→ SOURCE PASSAGE:
FINANCIAL concerns were at the centre of the murder case against Walcha-accused Natasha Beth Darcy as the trial entered its third day.
Lance Partridge, an old family-friend and executor of the estate for deceased grazier Mathew Dunbar was present the day the 42-year-old made Darcy the sole beneficiary of his $3.5 million property, Pandora.
The jury in the NSW Supreme Court heard on Tuesday that relationship problems unfolded between the couple when Mr Dunbar became concerned about the "spending of his partner", while the defence questioned the witness on whether Mr Dunbar was a spendthrift.
Darcy is accused of Googling 'how to commit murder', poisonous mushrooms and lethal injections before she allegedly sedated and gassed her partner in the bedroom at his property in Walcha on August 2, 2017. She has pleaded not guilty to murder.
Mr Partridge is a wool classer and a crucial witnesses in the case, having been involved with the Dunbar family for more than two decades.
He told the jury Mr Dunbar had called him distressed in 2017 about an argument with Darcy over a local girl he had lent money to.
"Natasha had accused him of having an affair with this girl; he said that couldn't be possible because she was living in Townsville, he had lent her money and she had since paid it back," Mr Partridge said.
"He said he had a gun and he was going out with a gun and it would be the last time that he left Pandora.
"One of his main concerns was a cash flow problem, he was very concerned about the relationship with his partner and her husband [Colin Crossman] and he was generally upset that he wasn't getting the family life he had hoped of. He said Natasha was still happily married to her husband.

→ LIST OF TASKS:
**a)** Rewrite the part of the Walcha murder trial report that begins at the words "Darcy is accused" and stops after "guilty to murder.", putting "toxic mushrooms" in place of "poisonous mushrooms".
**b)** Write the next part of the Walcha murder trial report, picking up after its final sentence.

→ SUPPLIED ENTRIES:
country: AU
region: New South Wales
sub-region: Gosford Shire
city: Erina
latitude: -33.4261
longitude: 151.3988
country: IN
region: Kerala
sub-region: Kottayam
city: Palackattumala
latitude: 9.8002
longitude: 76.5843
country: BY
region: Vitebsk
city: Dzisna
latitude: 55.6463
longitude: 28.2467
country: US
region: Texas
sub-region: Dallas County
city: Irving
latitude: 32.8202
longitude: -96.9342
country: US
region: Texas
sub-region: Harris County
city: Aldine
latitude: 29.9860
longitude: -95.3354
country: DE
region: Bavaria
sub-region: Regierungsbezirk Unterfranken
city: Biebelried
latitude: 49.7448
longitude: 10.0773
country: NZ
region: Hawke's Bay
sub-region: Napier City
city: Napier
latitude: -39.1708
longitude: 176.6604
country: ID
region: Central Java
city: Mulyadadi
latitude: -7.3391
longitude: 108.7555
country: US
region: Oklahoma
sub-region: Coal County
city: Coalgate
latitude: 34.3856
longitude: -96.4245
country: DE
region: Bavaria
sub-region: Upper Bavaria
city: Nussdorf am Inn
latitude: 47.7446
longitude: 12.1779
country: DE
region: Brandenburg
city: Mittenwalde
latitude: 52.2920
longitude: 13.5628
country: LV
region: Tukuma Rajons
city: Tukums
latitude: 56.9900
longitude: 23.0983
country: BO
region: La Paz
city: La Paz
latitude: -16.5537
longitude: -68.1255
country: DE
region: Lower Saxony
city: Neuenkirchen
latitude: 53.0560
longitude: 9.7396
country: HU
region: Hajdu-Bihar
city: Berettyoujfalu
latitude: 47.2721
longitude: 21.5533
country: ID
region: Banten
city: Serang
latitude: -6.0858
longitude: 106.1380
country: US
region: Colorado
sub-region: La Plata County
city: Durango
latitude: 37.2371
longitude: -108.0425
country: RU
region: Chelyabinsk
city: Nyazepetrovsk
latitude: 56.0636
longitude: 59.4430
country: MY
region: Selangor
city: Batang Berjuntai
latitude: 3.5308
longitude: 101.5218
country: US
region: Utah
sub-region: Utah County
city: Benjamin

→ ANSWERS TO EACH TASK:
**a)**
Darcy is accused of Googling 'how to commit murder', toxic mushrooms and lethal injections before she allegedly sedated and gassed her partner in the bedroom at his property in Walcha on August 2, 2017. She has pleaded not guilty to murder.

**b)**
"I did know about the nature of the financial problems but the main thing was the spending of his partner."
The court heard Mr Dunbar was neglecting his stock as the unpaid bills piled up.
Mr Dunbar's "over-generous" nature was questioned by both Crown prosecutor Brett Hatfield and defence barrister Janet Manuell SC.
A jury heard Mr Dunbar had made $1 million on the sale of Gidley, another family property in Walcha.
The court heard Mr Dunbar had spent more than $160,000 on a new tractor, which Mr Partridge thought was unnecessary for the farm.
"But you were concerned he was spending unnecessary amounts of money?" Ms Manuell said.
"On the tractor yes but that was his decision, he really wanted that and he loved that tractor," Mr Partridge replied.
He will return to the stand on Wednesday.
Wool agent Brian Angus Carter was called to the stand on Tuesday and told the court Mr Dunbar ignored him for three months after he warned him about his relationship with Darcy in 2016 - a year before Mr Dunbar's death.
The trial continues.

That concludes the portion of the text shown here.